> **PETUNJUK KERJA**:
A: Tolong salin bagian artikel tentang terorisme secara persis, mulai dari "Polri Dikreg 56" dan berakhir pada "termasuk tekhnologi informasi.".
B: Jawab pertanyaan berikut berdasarkan artikel tentang terorisme.
(i) Organisasi apa yang menjadikan percepatan eliminasi ideologi teror sebagai agenda?
(ii) Rancangan undang-undang apa yang sedang digodok Indonesia di DPR RI?
(iii) Apa jabatan Komjen Pol Ari Dono Sukmanto?

JAKARTA -
Penetapan agar seluruh negara di dunia melaksanakan percepatan eliminasi
ideologi teror, telah menjadi agenda dari Perserikatan Bangsa-Bangsa (PBB).
Sebabnya karena paham penebar ketakutan itu merupakan salah satu persoalan dari
peradaban manusia. Sebagai bentuk kepatuhan, saat ini Indonesia tengah
menggodok Rancangan Undang-undang Terorisme di DPR RI. Untuk itu, pemahaman
pencegahan dan penindakan terorisme yang efektif serta efisien menjadi
kebutuhan.
Kepala Badan Reserse dan
Kriminal (Bareskrim) Polri, Komjen Pol Ari Dono Sukmanto, menyampaikannya usai
menjadi pembicara di hadapan peserta Seminar Sekolah Staf dan Pimpinan Tinggi (Sespimti)
Polri Dikreg 56 TA 2016 di Perguruan Tinggi Ilmu Kepolisian (PTIK), Jakarta,
Selasa (11/10/2016).
Menurut Ari, menghadapi
terorisme masa kini dan juga masa depan berarti mesti memiliki kemampuan
adaptasi dengan banyak hal termasuk tekhnologi informasi.

> **DAFTAR DATA**:

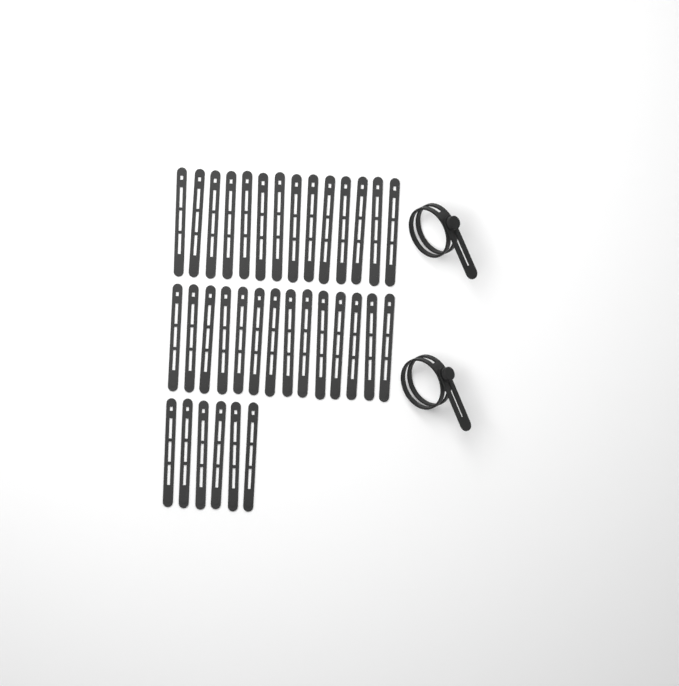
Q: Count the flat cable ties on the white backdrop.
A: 34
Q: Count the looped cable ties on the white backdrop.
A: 2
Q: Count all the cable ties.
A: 36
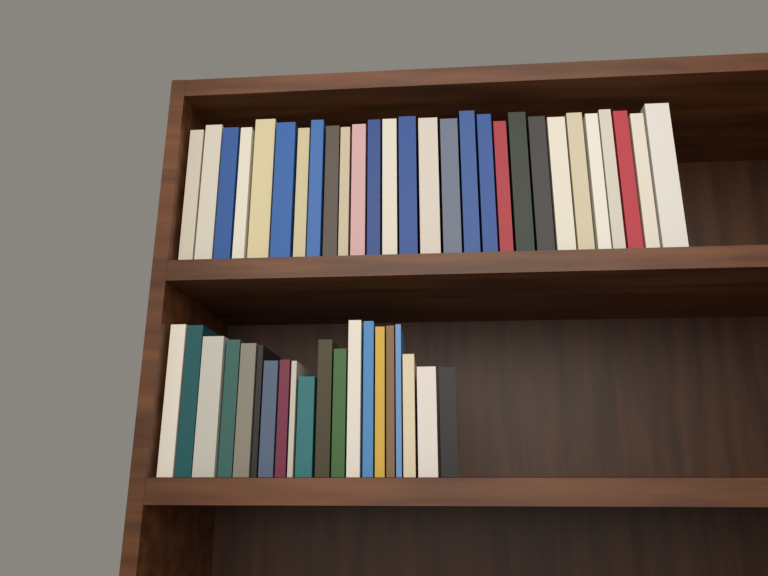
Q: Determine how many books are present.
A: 48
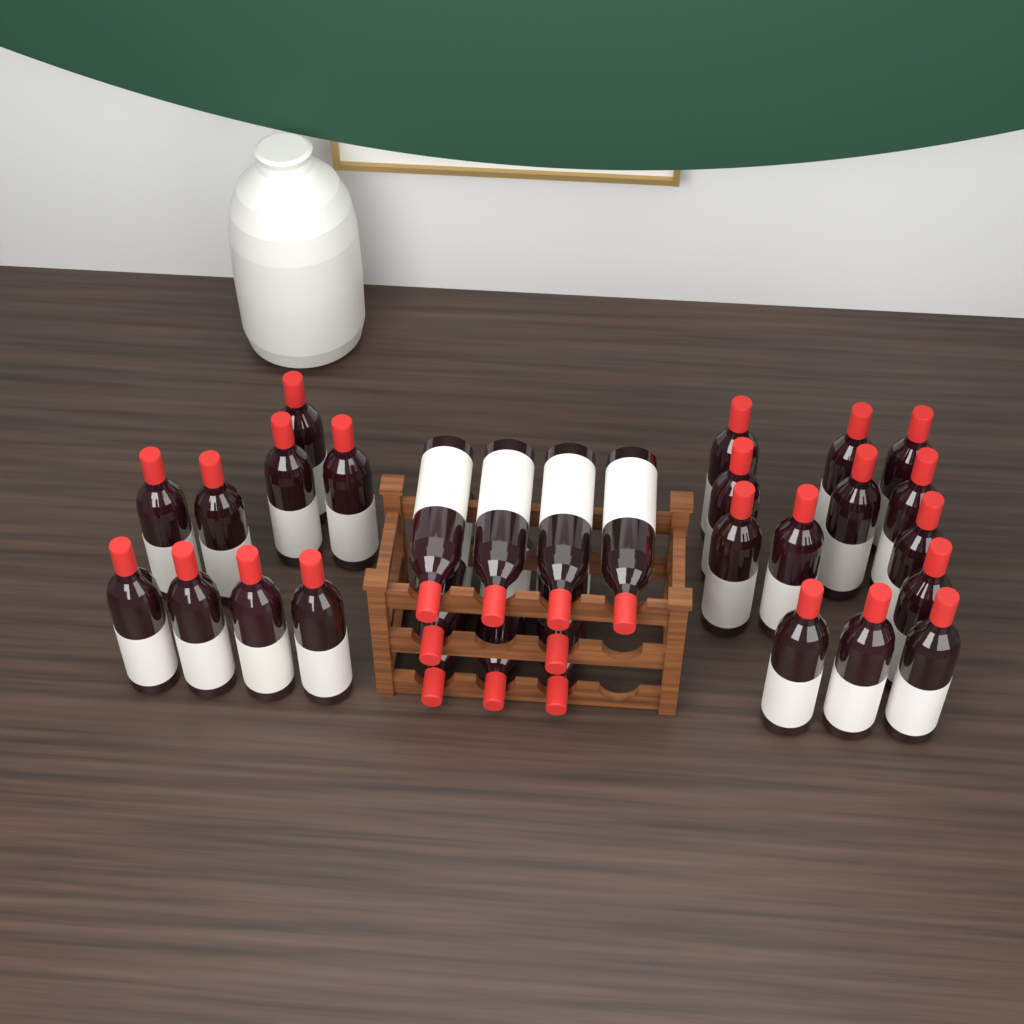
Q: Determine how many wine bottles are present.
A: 31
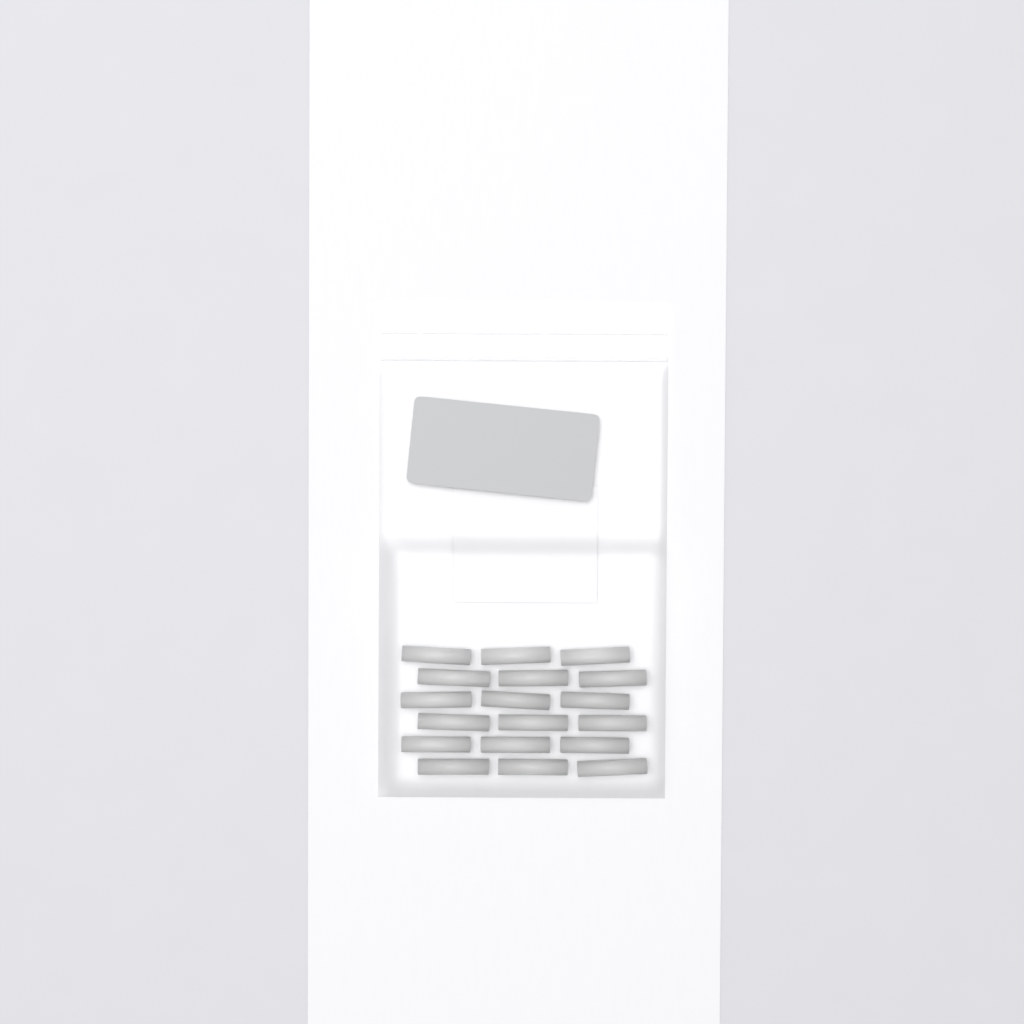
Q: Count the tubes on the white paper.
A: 18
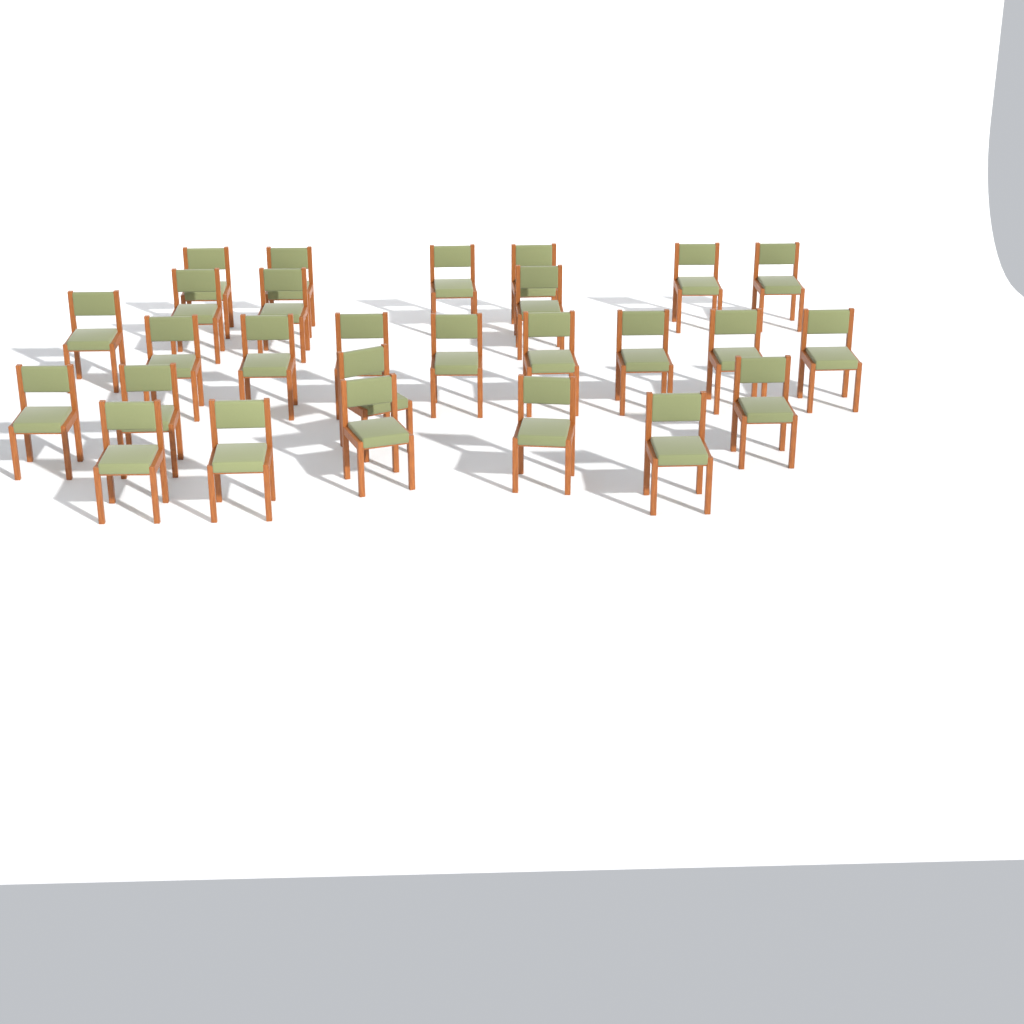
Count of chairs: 27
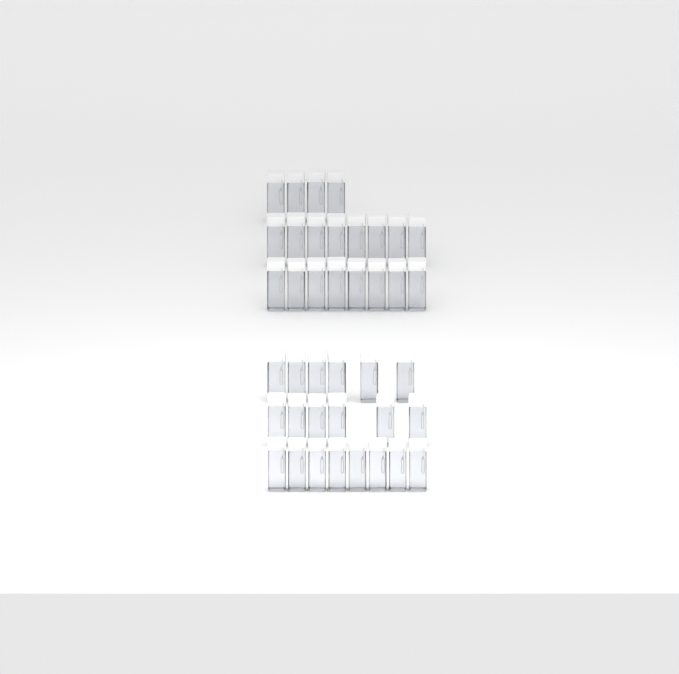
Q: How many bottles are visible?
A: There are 40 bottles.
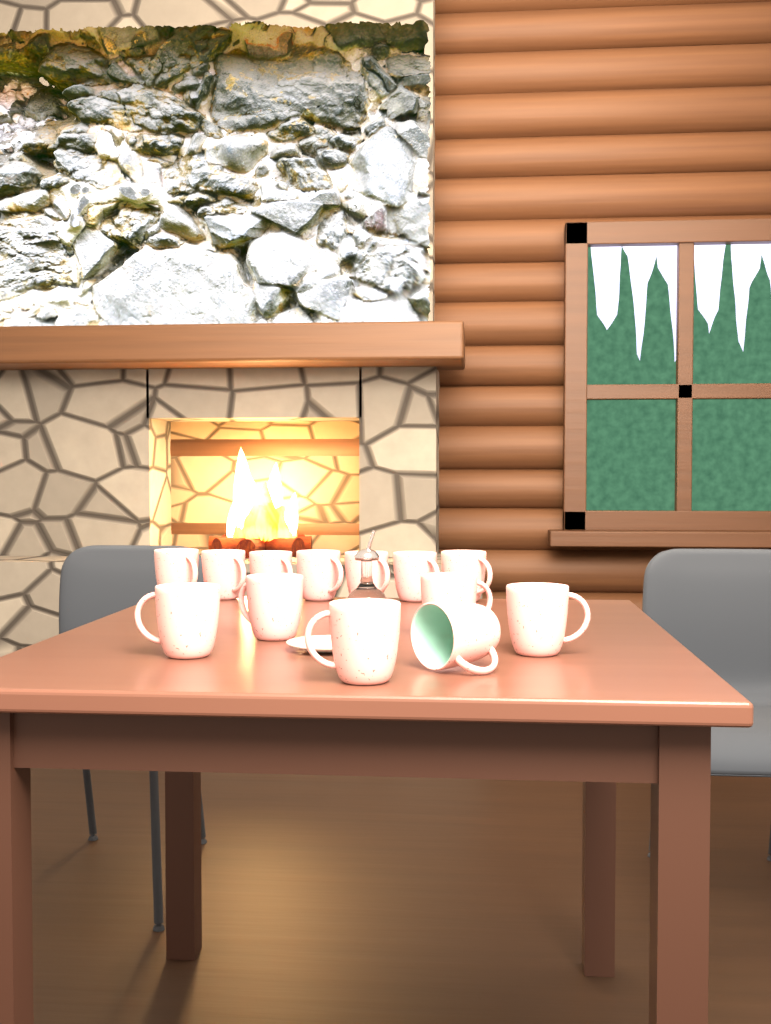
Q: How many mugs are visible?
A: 13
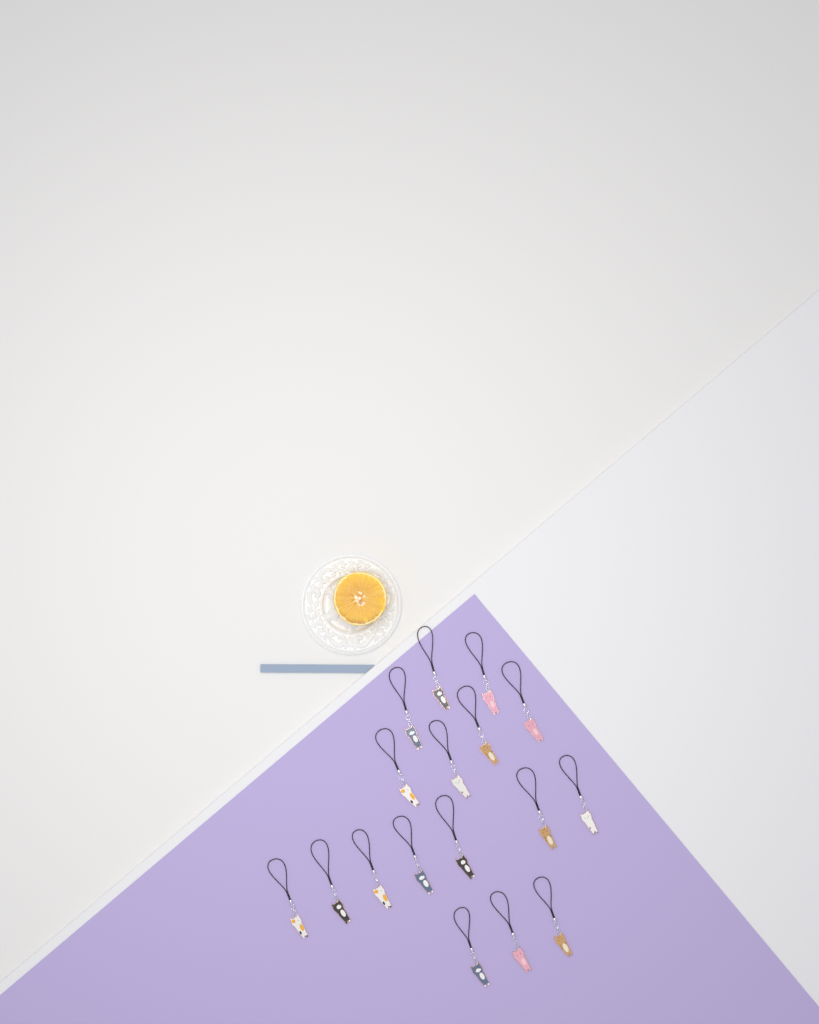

> **HASIL LATIHAN**:
A:
Polri Dikreg 56 TA 2016 di Perguruan Tinggi Ilmu Kepolisian (PTIK), Jakarta,
Selasa (11/10/2016).
Menurut Ari, menghadapi
terorisme masa kini dan juga masa depan berarti mesti memiliki kemampuan
adaptasi dengan banyak hal termasuk tekhnologi informasi.

B:
(i) Perserikatan Bangsa-Bangsa (PBB)
(ii) Rancangan Undang-undang Terorisme
(iii) Kepala Badan Reserse dan Kriminal (Bareskrim) Polri